The housing market is starting to cool, Nationwide building society has said as it reported a fall in mortgage lending in the past six months.
Graham Beale, chief executive of the UK’s biggest customer-owned lender, said its share of mortgage lending had reduced as banks started to move back into the home loan market.
Nationwide’s net mortgage lending, which takes account of loans being repaid, slumped by £2bn to £3.6bn in the six months to the end of September, while gross mortgage lending fell £1bn to £12bn, knocking its market share to 12% from 15.4%. However, during the period the society’s net lending to landlords increased from £600m to £800m.
“The housing market is cooling off relative to where we were at the start of the year,” Beale said.
Banks such as Santander and Lloyds Banking Group were stepping back into lending, after sucking £1bn of credit out of the market in the first part of the year, at a time when mutuals were putting £33bn of lending into the housing market.

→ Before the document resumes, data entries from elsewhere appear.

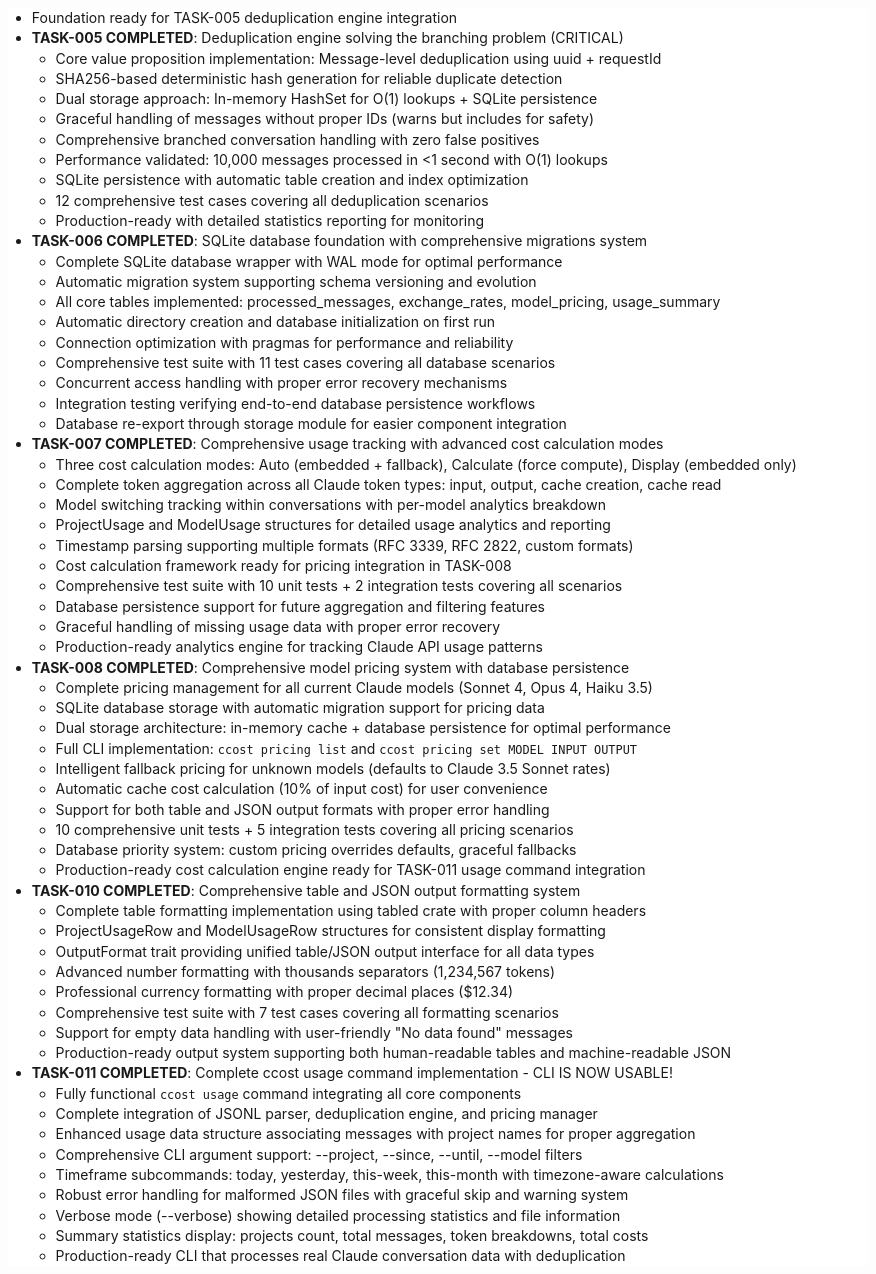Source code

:   - Foundation ready for TASK-005 deduplication engine integration
- **TASK-005 COMPLETED**: Deduplication engine solving the branching problem (CRITICAL)
  - Core value proposition implementation: Message-level deduplication using uuid + requestId
  - SHA256-based deterministic hash generation for reliable duplicate detection
  - Dual storage approach: In-memory HashSet for O(1) lookups + SQLite persistence
  - Graceful handling of messages without proper IDs (warns but includes for safety)
  - Comprehensive branched conversation handling with zero false positives
  - Performance validated: 10,000 messages processed in <1 second with O(1) lookups
  - SQLite persistence with automatic table creation and index optimization
  - 12 comprehensive test cases covering all deduplication scenarios
  - Production-ready with detailed statistics reporting for monitoring
- **TASK-006 COMPLETED**: SQLite database foundation with comprehensive migrations system
  - Complete SQLite database wrapper with WAL mode for optimal performance
  - Automatic migration system supporting schema versioning and evolution
  - All core tables implemented: processed_messages, exchange_rates, model_pricing, usage_summary
  - Automatic directory creation and database initialization on first run
  - Connection optimization with pragmas for performance and reliability
  - Comprehensive test suite with 11 test cases covering all database scenarios
  - Concurrent access handling with proper error recovery mechanisms
  - Integration testing verifying end-to-end database persistence workflows
  - Database re-export through storage module for easier component integration
- **TASK-007 COMPLETED**: Comprehensive usage tracking with advanced cost calculation modes
  - Three cost calculation modes: Auto (embedded + fallback), Calculate (force compute), Display (embedded only)
  - Complete token aggregation across all Claude token types: input, output, cache creation, cache read
  - Model switching tracking within conversations with per-model analytics breakdown
  - ProjectUsage and ModelUsage structures for detailed usage analytics and reporting
  - Timestamp parsing supporting multiple formats (RFC 3339, RFC 2822, custom formats)
  - Cost calculation framework ready for pricing integration in TASK-008
  - Comprehensive test suite with 10 unit tests + 2 integration tests covering all scenarios
  - Database persistence support for future aggregation and filtering features
  - Graceful handling of missing usage data with proper error recovery
  - Production-ready analytics engine for tracking Claude API usage patterns
- **TASK-008 COMPLETED**: Comprehensive model pricing system with database persistence
  - Complete pricing management for all current Claude models (Sonnet 4, Opus 4, Haiku 3.5)
  - SQLite database storage with automatic migration support for pricing data
  - Dual storage architecture: in-memory cache + database persistence for optimal performance
  - Full CLI implementation: `ccost pricing list` and `ccost pricing set MODEL INPUT OUTPUT`
  - Intelligent fallback pricing for unknown models (defaults to Claude 3.5 Sonnet rates)
  - Automatic cache cost calculation (10% of input cost) for user convenience
  - Support for both table and JSON output formats with proper error handling
  - 10 comprehensive unit tests + 5 integration tests covering all pricing scenarios
  - Database priority system: custom pricing overrides defaults, graceful fallbacks
  - Production-ready cost calculation engine ready for TASK-011 usage command integration
- **TASK-010 COMPLETED**: Comprehensive table and JSON output formatting system
  - Complete table formatting implementation using tabled crate with proper column headers
  - ProjectUsageRow and ModelUsageRow structures for consistent display formatting
  - OutputFormat trait providing unified table/JSON output interface for all data types
  - Advanced number formatting with thousands separators (1,234,567 tokens)
  - Professional currency formatting with proper decimal places ($12.34)
  - Comprehensive test suite with 7 test cases covering all formatting scenarios
  - Support for empty data handling with user-friendly "No data found" messages
  - Production-ready output system supporting both human-readable tables and machine-readable JSON
- **TASK-011 COMPLETED**: Complete ccost usage command implementation - CLI IS NOW USABLE!
  - Fully functional `ccost usage` command integrating all core components
  - Complete integration of JSONL parser, deduplication engine, and pricing manager
  - Enhanced usage data structure associating messages with project names for proper aggregation
  - Comprehensive CLI argument support: --project, --since, --until, --model filters
  - Timeframe subcommands: today, yesterday, this-week, this-month with timezone-aware calculations
  - Robust error handling for malformed JSON files with graceful skip and warning system
  - Verbose mode (--verbose) showing detailed processing statistics and file information
  - Summary statistics display: projects count, total messages, token breakdowns, total costs
  - Production-ready CLI that processes real Claude conversation data with deduplication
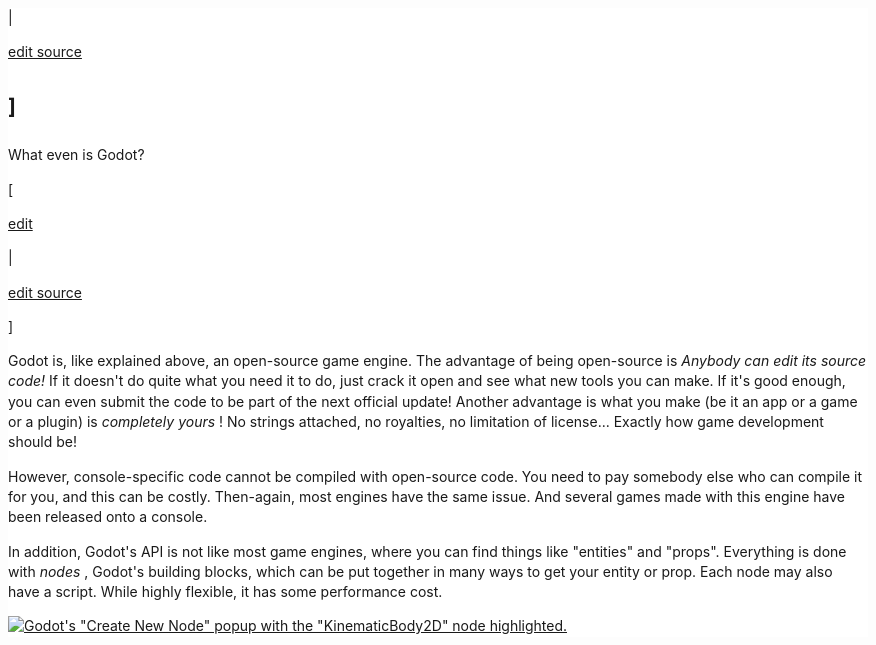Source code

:  |
 
[edit source](/w/index.php?title=Guide_to_the_Godot_game_engine&action=edit&section=T-1 "Edit section: Introduction") 

 ]
---------------------------------------------------------------------------------------------------------------------------------------------------------------------------------------------------------------------------------------------------------------------------


### 



 What even is Godot?
 


 [
 
[edit](/w/index.php?title=Guide_to_the_Godot_game_engine&veaction=edit&section=T-2 "Edit section: What even is Godot?") 

 |
 
[edit source](/w/index.php?title=Guide_to_the_Godot_game_engine&action=edit&section=T-2 "Edit section: What even is Godot?") 

 ]



 Godot is, like explained above, an open-source game engine. The advantage of being open-source is
 *Anybody can edit its source code!* 
 If it doesn't do quite what you need it to do, just crack it open and see what new tools you can make. If it's good enough, you can even submit the code to be part of the next official update! Another advantage is what you make (be it an app or a game or a plugin) is
 *completely yours* 
 ! No strings attached, no royalties, no limitation of license... Exactly how game development should be!
 



 However, console-specific code cannot be compiled with open-source code. You need to pay somebody else who can compile it for you, and this can be costly. Then-again, most engines have the same issue. And several games made with this engine have been released onto a console.
 



 In addition, Godot's API is not like most game engines, where you can find things like "entities" and "props". Everything is done with
 *nodes* 
 , Godot's building blocks, which can be put together in many ways to get your entity or prop. Each node may also have a script. While highly flexible, it has some performance cost.
 



[![Godot's "Create New Node" popup with the "KinematicBody2D" node highlighted.](//upload.wikimedia.org/wikipedia/commons/thumb/e/e8/Godot_Add_Node_Popup.png/220px-Godot_Add_Node_Popup.png)](/wiki/File:Godot_Add_Node_Popup.png)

Despite the drop in lending, Nationwide reported a doubling in pre-tax profits, up from £281m to £598m. Beale said the society was pulling back from commercial lending – one of the areas where Nationwide had made mistakes during the 2008 financial crisis – to focus on savings, mortgages and current accounts.
More than a third of the society’s commercial lending is “impaired”, meaning the borrower has not adhered to the repayment schedule. Nationwide reduced its commercial loans book from £7.8bn to £5.8bn during the period.
Beale said the society was making slow progress in its penetration of the current account market. Having set a target for a 10% share, the society has 6.6%, up from 6%. “It shows how deeply embedded the UK consumers are to the banks they grow up with,” he said. The industry is being subjected to a review by the Competition and Markets Authority, which will take 18 months.
Nationwide enjoyed strong savings inflows, with a £3.5bn increase. But Beale expressed concern about the impact that George Osborne’s pensioner bonds will have on the mutual sector. The bonds are expected to pay 2.8% interest for one-year money and 4% on three-year bonds, or higher than any rates currently available. The government has indicated it wants to draw in £10bn from pensioner bonds, and Nationwide admitted it would be unable to compete with such interest rates.
Beale said this would have impact on Nationwide’s savings balances, adding that it was disappointing that the chancellor had not been able to channel the bonds through the mutual sector.
The society has been subjected to the stress tests being conducted by the Bank of England – the results of which will be published on 16 December – and is also required to meet the new leverage ratio rules set out by Threadneedle Street last month. The leverage ratio is being set at 3% – the equivalent of 3p of capital for every £1 they lend – and could rise to more than 4%.